This is a simple Gradle project that demonstrates how it's possible to run GraalJS on a stock JDK11. The application is a simple JavaScript benchmark embedded in a Java application which compares performance of GraalJS and Nashorn.
- Linux or Mac OS
- JDK11
- Clone this repository
git clone https://github.com/graalvm/graal-js-jdk11-gradle-demo.git
- Move to the newly cloned directory
cd graal-js-jdk11-gradle-demo
- Make sure that JAVA_HOME is pointed at a JDK11 (you can run the benchmark with older JDKs as well, but Graal won't be used)

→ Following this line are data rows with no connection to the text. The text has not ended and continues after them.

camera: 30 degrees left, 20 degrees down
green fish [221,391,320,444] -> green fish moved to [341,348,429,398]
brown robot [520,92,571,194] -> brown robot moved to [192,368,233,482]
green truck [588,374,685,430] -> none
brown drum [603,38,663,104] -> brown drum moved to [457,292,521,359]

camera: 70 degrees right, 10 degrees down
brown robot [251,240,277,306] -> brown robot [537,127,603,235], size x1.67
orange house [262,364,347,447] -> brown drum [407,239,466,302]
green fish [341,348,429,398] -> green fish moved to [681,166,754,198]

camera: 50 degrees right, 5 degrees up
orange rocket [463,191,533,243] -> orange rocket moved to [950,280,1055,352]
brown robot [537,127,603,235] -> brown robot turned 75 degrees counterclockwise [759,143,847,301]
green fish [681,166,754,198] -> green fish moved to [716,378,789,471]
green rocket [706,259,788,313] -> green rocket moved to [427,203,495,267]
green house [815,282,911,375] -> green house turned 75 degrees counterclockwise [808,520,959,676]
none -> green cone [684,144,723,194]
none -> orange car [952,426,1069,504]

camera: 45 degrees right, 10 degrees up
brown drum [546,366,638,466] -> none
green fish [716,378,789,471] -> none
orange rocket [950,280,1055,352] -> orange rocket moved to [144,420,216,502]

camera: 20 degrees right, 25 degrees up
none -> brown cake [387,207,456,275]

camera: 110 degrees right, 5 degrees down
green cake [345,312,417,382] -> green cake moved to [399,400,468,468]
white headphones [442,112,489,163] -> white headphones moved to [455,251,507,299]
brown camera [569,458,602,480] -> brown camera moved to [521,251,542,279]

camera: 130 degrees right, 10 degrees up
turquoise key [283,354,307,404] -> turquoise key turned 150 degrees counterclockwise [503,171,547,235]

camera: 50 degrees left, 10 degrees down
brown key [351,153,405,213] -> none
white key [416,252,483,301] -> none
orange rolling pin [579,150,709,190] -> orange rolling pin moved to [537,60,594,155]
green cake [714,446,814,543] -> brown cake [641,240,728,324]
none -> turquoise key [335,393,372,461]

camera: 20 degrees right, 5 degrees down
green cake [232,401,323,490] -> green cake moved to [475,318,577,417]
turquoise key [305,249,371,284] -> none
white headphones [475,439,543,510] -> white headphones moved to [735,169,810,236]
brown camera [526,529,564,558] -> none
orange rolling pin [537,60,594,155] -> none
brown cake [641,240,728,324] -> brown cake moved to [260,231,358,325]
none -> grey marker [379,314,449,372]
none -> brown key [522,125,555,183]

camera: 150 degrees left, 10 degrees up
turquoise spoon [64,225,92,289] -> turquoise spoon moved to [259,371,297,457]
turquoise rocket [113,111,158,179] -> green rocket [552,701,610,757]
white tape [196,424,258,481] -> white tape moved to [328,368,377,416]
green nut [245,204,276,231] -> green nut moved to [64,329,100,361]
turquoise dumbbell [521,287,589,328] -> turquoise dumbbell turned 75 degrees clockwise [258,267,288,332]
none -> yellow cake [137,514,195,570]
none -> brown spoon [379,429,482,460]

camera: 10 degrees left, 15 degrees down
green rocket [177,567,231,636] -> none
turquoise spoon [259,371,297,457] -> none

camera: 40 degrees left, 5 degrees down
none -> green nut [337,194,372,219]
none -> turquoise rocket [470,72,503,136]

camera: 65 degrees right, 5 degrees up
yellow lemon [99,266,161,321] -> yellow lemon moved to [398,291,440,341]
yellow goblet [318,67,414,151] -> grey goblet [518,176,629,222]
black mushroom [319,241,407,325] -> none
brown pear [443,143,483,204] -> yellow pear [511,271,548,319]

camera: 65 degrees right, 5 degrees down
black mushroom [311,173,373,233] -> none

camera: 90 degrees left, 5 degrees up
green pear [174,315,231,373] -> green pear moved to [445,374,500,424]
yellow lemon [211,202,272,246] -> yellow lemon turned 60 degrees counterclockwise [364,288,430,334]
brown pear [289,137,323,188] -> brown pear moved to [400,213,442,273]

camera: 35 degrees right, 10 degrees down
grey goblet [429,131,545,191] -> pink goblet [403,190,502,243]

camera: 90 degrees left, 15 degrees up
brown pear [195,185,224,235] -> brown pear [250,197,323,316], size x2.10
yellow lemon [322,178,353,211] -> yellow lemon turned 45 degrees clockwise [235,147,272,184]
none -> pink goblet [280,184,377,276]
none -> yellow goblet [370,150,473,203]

export JAVA_HOME=/path/to/jdk11; java -version
The project provides a custom JavaExec run
task
which sets up the JVM to use the Graal compiler to JIT compile JavaScript for better performance. You can turn off this
behaviour by setting the system property graal
to off
. The execution outputs benchmark results for GraalJS
(via the GraalVM Polyglot API
and the Java Scripting API) and Nashorn.
To Execute with Graal, run
./gradlew run
To Execute without Graal, run
./gradlew run -Dgraal=off
The benchmark prints the time per iteration in milliseconds, so lower values are better.
This project is also setup to run on GraalVM. The setup is the same except
that your JAVA_HOME should point to a directory contain GraalVM. In this case,
the graal
system property has no effect since Graal is always available.